The changing state of reporting on Syria

Freelance filmmaker and photojournalist Mani said that there has been a notable change on the ground:

“I started working in Syria in October 2011… Of course there was danger but at the end of the day the people that were around me I could somehow trust them… Now what has evolved is that you don’t know who to trust and the dangers that you’re facing are really much closer than they were before.”

Emma Beals, freelance journalist and a member of the founding committee of Frontline Freelance Register (FFR) said that the risk is not just injury now it’s kidnap:

“I think the problem now is even if you trust them when you go in with them some of those groups are now fighting against other groups…they potentially don’t have the power either militarily or politically to overcome the groups that would seek to kidnap you.”

*Supplied records*.
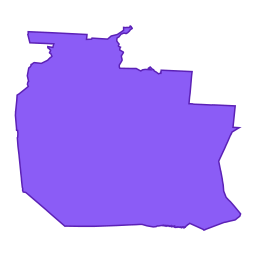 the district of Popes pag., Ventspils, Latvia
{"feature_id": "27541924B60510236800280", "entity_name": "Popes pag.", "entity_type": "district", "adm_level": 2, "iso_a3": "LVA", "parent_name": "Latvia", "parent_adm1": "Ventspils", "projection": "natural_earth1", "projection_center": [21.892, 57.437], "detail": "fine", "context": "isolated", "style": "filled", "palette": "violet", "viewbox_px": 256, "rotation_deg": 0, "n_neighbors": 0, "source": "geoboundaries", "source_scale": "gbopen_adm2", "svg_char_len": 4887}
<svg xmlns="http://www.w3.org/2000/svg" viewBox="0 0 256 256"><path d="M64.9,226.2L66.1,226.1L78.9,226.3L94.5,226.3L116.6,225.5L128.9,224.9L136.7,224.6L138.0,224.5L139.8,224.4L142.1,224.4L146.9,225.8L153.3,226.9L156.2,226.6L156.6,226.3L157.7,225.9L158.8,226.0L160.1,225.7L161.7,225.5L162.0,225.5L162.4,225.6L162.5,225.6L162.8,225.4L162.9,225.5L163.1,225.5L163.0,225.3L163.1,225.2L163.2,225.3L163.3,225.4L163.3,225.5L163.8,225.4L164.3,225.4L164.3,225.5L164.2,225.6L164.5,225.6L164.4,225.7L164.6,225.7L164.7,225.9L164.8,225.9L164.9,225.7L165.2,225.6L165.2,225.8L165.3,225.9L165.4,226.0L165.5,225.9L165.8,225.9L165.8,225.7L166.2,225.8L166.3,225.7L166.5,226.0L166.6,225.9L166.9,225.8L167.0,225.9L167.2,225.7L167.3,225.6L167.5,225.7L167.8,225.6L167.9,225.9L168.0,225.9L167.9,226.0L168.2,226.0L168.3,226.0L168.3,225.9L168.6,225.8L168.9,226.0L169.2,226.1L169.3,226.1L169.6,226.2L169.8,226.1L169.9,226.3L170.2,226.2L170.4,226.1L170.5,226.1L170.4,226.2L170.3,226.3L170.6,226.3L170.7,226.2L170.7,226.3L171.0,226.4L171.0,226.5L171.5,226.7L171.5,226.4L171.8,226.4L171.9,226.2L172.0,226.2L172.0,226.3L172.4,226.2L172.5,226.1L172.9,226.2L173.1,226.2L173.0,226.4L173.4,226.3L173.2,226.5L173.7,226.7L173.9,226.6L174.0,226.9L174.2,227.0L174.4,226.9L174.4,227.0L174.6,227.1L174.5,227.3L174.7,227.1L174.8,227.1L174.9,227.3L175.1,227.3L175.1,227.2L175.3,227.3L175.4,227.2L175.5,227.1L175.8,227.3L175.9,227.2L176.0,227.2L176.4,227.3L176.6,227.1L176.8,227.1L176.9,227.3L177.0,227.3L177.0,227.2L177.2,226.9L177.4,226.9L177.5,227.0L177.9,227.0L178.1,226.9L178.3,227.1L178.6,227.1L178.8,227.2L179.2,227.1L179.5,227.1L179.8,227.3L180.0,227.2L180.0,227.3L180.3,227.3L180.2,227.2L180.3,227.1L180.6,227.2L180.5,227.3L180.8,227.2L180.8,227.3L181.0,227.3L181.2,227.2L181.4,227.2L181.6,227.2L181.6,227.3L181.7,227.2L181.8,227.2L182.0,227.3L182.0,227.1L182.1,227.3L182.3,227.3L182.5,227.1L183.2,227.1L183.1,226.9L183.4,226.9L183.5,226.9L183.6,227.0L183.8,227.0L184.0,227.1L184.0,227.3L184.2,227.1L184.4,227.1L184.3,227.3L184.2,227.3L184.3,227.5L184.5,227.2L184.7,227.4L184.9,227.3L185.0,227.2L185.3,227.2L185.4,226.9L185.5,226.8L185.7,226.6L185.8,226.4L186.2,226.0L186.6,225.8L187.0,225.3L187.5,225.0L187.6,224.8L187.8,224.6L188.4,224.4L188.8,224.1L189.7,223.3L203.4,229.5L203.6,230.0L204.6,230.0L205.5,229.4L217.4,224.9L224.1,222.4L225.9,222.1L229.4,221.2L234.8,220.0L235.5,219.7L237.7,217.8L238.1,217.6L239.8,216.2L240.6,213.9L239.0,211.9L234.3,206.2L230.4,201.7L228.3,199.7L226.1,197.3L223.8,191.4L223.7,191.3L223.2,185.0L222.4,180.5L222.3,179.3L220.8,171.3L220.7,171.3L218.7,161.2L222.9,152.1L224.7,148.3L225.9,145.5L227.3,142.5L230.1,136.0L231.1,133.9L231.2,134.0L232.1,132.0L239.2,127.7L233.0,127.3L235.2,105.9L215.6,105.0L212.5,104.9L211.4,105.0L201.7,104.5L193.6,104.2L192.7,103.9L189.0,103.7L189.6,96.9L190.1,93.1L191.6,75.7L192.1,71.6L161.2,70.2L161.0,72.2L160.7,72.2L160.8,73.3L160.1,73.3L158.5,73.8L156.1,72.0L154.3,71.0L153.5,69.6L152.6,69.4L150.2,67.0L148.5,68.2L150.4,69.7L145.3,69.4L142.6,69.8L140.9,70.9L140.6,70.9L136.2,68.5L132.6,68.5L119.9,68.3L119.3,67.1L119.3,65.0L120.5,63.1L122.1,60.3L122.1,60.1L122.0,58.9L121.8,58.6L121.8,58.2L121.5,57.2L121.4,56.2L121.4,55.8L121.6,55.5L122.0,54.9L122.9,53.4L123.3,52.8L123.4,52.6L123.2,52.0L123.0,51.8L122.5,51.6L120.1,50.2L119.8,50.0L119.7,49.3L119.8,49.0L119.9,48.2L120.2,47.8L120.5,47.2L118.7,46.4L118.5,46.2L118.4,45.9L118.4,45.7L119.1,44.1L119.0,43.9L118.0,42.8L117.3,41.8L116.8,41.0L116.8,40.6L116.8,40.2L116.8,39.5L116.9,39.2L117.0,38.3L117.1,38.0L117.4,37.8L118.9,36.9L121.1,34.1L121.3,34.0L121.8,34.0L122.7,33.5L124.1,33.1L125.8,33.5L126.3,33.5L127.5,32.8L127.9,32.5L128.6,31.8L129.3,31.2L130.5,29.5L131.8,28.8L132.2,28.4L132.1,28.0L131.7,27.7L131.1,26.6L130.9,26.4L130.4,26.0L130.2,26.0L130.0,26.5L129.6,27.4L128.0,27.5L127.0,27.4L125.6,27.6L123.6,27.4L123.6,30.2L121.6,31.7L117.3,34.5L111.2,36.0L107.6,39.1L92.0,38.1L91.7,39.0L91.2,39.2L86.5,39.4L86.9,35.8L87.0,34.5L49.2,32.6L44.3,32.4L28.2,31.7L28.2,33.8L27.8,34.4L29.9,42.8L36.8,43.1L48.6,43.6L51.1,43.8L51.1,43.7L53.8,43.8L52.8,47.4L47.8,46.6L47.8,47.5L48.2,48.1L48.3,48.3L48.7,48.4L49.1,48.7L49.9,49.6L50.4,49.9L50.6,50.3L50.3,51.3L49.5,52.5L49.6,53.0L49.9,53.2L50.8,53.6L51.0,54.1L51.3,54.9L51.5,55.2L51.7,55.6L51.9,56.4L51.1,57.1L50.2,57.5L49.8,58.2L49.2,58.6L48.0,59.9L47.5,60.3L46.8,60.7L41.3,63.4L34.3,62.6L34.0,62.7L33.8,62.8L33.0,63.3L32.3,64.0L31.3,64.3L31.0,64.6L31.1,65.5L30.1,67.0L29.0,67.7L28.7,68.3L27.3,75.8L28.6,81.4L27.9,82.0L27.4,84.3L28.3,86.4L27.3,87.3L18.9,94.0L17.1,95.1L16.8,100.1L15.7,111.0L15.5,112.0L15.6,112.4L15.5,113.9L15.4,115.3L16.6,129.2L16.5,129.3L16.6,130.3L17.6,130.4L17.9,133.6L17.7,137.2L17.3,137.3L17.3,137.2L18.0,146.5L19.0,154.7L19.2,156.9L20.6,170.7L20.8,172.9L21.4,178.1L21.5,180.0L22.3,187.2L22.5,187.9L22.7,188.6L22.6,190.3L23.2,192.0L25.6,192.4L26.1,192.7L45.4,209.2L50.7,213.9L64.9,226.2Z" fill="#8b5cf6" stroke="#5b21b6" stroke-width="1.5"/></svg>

--

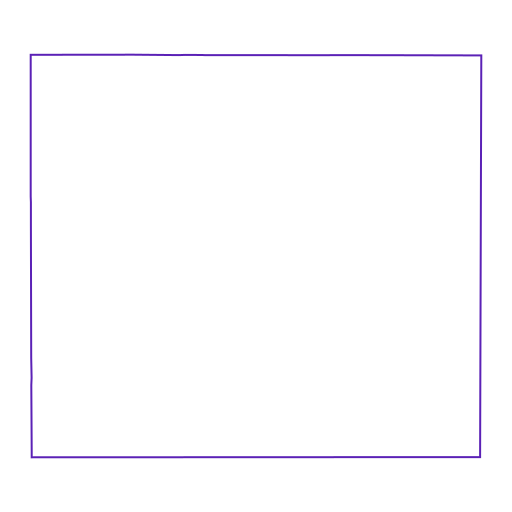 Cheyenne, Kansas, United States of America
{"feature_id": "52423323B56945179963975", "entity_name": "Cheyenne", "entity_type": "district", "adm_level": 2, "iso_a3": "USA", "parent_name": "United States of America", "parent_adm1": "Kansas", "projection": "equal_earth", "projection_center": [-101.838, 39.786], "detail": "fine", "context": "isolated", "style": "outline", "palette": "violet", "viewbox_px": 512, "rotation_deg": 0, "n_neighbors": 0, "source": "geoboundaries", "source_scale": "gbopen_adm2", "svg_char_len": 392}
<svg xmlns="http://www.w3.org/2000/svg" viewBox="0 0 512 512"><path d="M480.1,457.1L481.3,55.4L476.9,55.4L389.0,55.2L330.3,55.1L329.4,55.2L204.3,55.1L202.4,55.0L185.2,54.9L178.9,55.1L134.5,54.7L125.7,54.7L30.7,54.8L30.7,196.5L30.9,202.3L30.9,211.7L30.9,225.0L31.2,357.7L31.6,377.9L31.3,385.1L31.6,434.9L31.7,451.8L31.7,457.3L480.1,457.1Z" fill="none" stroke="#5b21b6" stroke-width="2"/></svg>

*Work to complete*.
In the text on reporting from Syria, when did Mani start working in Syria?

*Output*.
October 2011